Marriott Marquis San Diego Marina has finished a multi-million-dollar interior renovation that took more than a year to complete.
Marriott declined to disclose the total cost of the project but the hotel’s director of sales and marketing, Dan Shaughnessy, confirmed that all 1,366 guest rooms and suites in the twin-tower hotel on the bayfront were completely remodeled.
“It was really top to bottom in every single guest room and suite,” Shaughnessy said.
Owned by Host Hotels & Resorts, which is based in Bethesda, Maryland, the Marriott was last remodeled in 2016 and Shaughnessy said the hotel was due for what he called a reinvention.
“Usually, it’s every five to seven years that you need to redo your rooms. We were due for a room renovation,” Shaughnessy said. “You want your product looking fresh and avoid looking worn.”
Designed by Boston-based Parker Torres Design, the renovation is meant to evoke a beachy feel for the property that overlooks San Diego Bay.
“The design narrative is metro coastal. I feel that’s perfect for us because we are a metro convention hotel for downtown San Diego and yet we sit right on the coast,” Shaughnessy said. “The colors they used were soft blues, paying homage to the ocean water and sand, a gray neutrals, paying homage to the coast.”
With the first tower built in 1984 and the second in 1986, the hotel was designed to look like a ship. “If you look at the hotel from above, it looks like boat with a sail on top,” Shaughnessy said.
Top Suite Games
The latest renovation played off that seaside theme.
“Our goals with this reinvention was to celebrate Marriott Marquis San Diego’s prime location and create new, memorable experiences to meet evolving guest demand,” Shaughnessy said.
Ranging in size from about 400 square feet for a standard guest room to suites of 4,000 square feet, the guest rooms have been redone in soft blue hues and light wood accents, with rope details and metal hardware.
The corridors have new carpeting designed to resemble ocean waves and sandy shores.
All of the double-bed guest rooms were converted to have two queen beds, with headboards made to resemble surfboards.
Backlit vanities were added in the bathrooms, full-height mirrors were added in every room, televisions were wall mounted instead of sitting on a credenza, LED lighting was installed in every room to save energy and reduce glare, and water efficient faucets were added.
Room rates typically range from the mid $200s to the mid $400s, depending on the time of year, the type of room and the location within the hotel with rooms facing the bay. Rooms on the upper floors and those with balconies are more expensive, Shaughnessy said.
An M Club also was added on the ground floor of the north tower, replacing a smaller concierge lounge that had been on the 25th floor.
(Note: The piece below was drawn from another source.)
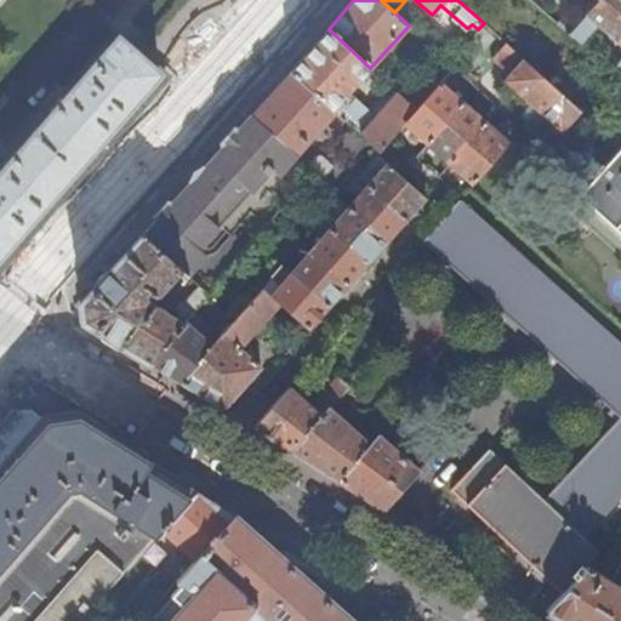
[(597,0),(529,0),(550,18),(568,33),(586,13),(597,0)]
“It’s much more accessible to all our guests. Before, you would have needed a key to get to the 25th floor,” Shaughnessy said.
The service is popular for people who want a space to work apart from their hotel room, Shaughnessy said. It comes with free breakfast, snacks throughout the day, and has self-serve wine machines.
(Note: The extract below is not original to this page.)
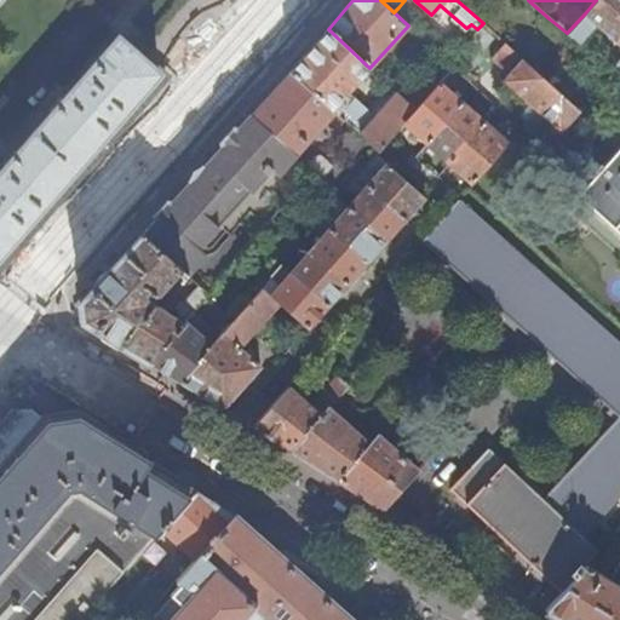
[(619,80),(619,0),(596,0),(585,13),(567,33),(579,44),(596,24),(619,45),(619,62),(610,73),(619,80)]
A private dining area was remodeled to create a new lounge with three Topgolf Swing Suite game simulators overlooking San Diego Bay. Each suite can accommodate eight to 10 people and includes a variety of games in addition to golf, including dodgeball, football, soccer and baseball.
“You can throw a baseball and try to strike people out,” Shaughnessy said.
Post Pandemic Recovery
Shaughnessy said that the hotel consistently runs at an annual occupancy of more than 80% and has nearly recovered from the worst of the pandemic in 2020, when it was shuttered for six months.
“Even through the end of 2021, it was still pretty rugged,” Shaughnessy said. “Midway through 2022, that’s when things really started picking up.”
This year has got off to “a terrific start,” Shaughnessy added. “I’d say 2024 is the safe bet where we should see ourselves back to record level and full recovery.”
Conventions and group sales account for about 65% of the Marriott’s annual sales, Shaughnessy said, adding those sectors have come back strong as has leisure travel.
“Group and meetings business is absolutely back,” Shaughnessy said. “Leisure is absolutely bananas.”
Although it accounts for a small share of hotel guests, “The traditional business traveler who is on their own coming into town, that has been much slower to recover,” Shaughnessy said.
Host Hotels & Resorts
CEO: Jim Risoleo
Headquarters: Bethesda, MD
Notable: Host Hotels is the largest lodging real estate investment trust (REIT) and one of the largest owners of luxury and upper-upscale hotels.